Activity
Pick out the lines in the listing below that contain the word "pixels" and copy them.

Records for the task
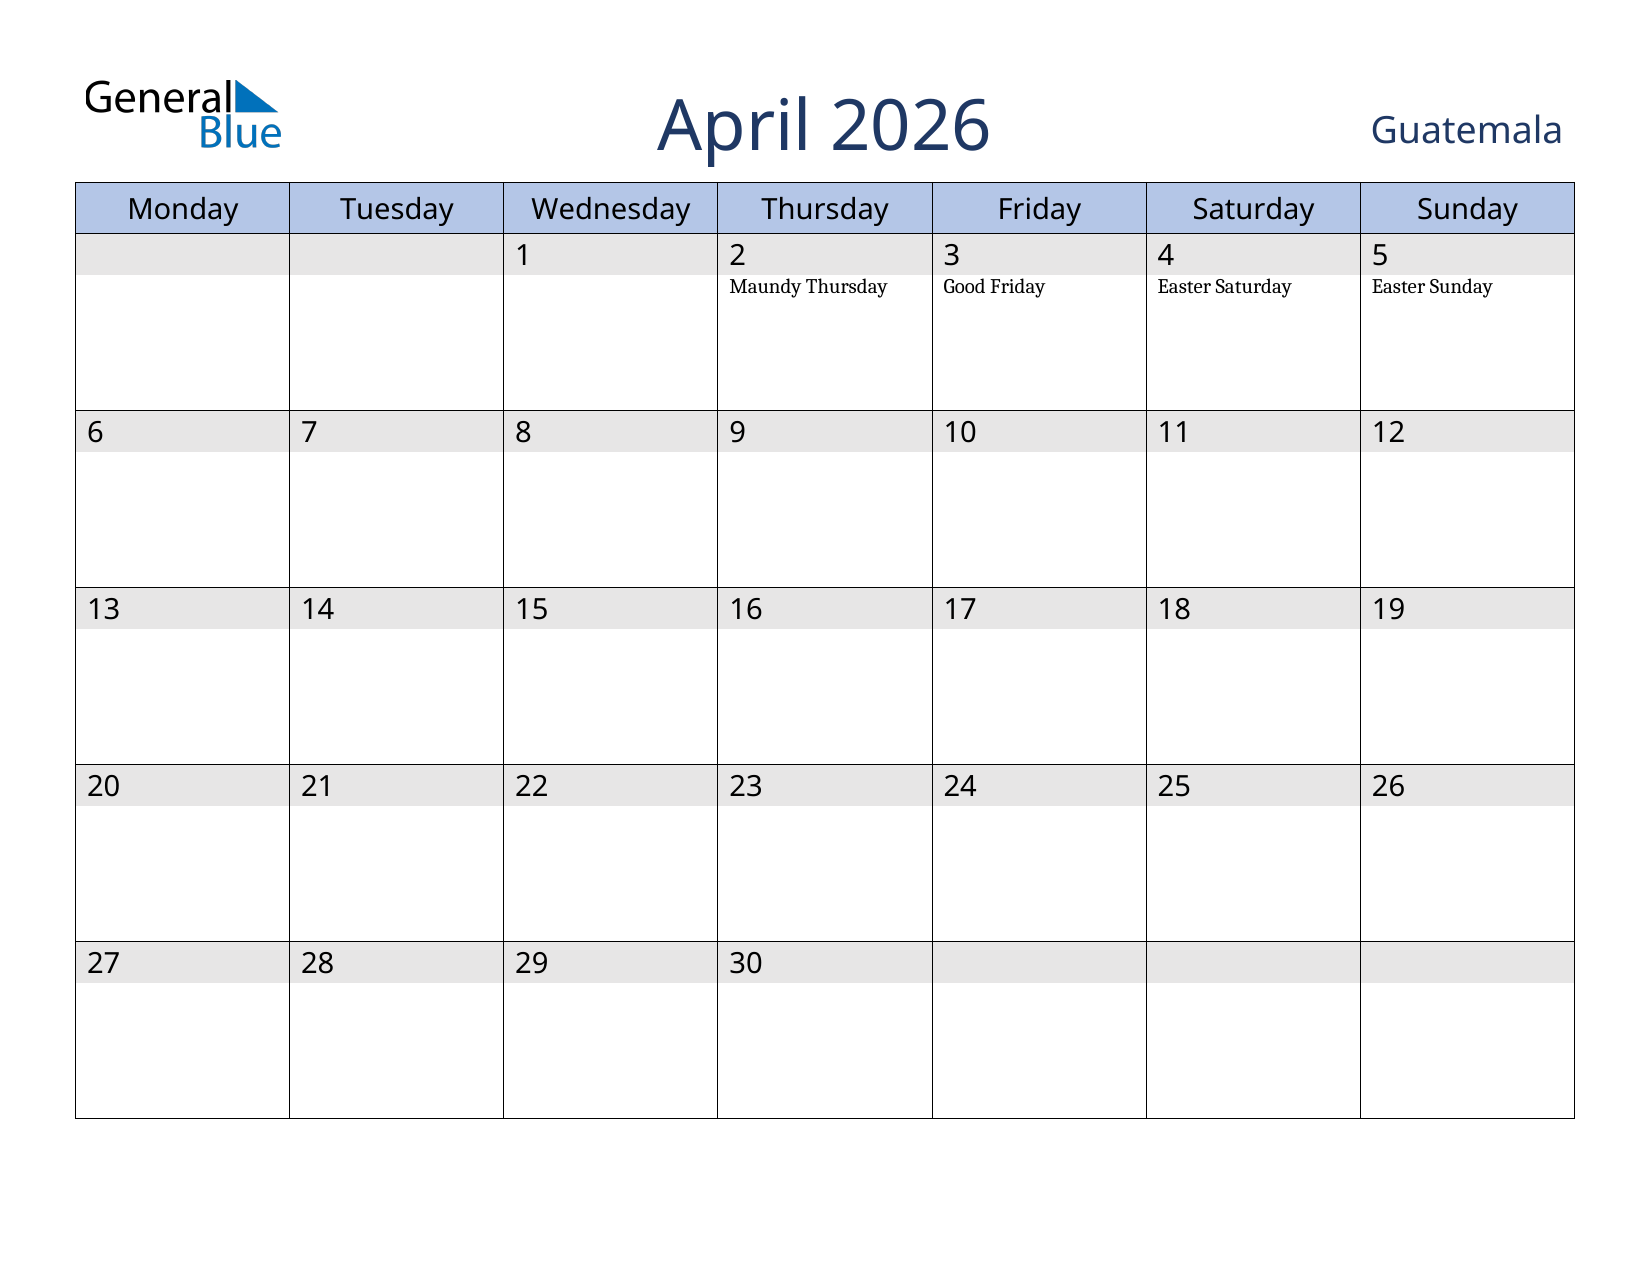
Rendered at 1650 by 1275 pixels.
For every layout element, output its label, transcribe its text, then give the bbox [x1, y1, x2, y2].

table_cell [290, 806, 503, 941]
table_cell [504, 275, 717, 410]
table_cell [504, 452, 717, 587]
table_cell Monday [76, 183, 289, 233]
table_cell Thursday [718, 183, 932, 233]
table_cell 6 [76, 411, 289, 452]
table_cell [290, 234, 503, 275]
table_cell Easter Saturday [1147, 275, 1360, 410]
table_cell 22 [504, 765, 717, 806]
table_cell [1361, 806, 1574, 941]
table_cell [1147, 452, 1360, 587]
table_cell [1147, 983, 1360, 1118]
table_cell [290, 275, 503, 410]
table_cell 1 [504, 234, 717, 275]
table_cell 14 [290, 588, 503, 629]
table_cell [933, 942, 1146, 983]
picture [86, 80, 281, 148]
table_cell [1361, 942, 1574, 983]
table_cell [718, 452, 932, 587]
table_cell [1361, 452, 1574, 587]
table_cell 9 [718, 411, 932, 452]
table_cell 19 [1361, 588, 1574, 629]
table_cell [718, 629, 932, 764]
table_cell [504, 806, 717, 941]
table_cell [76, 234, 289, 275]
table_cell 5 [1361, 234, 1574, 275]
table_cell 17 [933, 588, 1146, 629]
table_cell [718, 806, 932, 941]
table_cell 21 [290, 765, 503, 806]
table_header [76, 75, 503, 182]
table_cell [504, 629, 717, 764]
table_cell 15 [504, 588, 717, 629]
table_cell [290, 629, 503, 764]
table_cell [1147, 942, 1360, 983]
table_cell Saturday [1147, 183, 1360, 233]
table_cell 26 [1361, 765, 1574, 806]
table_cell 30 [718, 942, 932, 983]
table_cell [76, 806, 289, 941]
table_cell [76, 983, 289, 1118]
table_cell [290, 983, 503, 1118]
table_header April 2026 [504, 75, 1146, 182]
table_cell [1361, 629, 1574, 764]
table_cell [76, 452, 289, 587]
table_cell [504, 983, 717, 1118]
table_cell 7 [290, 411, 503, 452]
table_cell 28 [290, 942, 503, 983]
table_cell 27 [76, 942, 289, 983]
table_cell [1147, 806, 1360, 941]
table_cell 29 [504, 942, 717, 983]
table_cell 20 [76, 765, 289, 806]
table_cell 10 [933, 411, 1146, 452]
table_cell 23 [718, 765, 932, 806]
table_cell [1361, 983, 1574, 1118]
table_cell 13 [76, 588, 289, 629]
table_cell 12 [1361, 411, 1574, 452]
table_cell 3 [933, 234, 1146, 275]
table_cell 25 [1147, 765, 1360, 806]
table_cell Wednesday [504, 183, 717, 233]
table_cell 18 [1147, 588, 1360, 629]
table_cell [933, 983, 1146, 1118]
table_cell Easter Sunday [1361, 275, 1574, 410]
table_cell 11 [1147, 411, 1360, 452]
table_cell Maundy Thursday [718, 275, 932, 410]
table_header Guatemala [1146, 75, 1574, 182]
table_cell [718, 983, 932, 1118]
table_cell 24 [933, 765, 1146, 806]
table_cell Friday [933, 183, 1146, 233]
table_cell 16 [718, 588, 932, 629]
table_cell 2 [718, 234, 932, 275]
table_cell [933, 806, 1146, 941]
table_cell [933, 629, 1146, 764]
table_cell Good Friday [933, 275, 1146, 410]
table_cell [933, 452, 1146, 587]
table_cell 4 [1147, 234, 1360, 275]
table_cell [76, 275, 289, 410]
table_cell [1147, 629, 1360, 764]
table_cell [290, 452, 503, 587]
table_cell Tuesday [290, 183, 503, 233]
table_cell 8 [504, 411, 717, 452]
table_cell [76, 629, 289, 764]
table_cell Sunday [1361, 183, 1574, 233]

* * *

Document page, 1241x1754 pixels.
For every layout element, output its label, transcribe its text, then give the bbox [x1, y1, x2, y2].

Exercise result
Rendered at 1650 by 1275 pixels.
Document page, 1241x1754 pixels.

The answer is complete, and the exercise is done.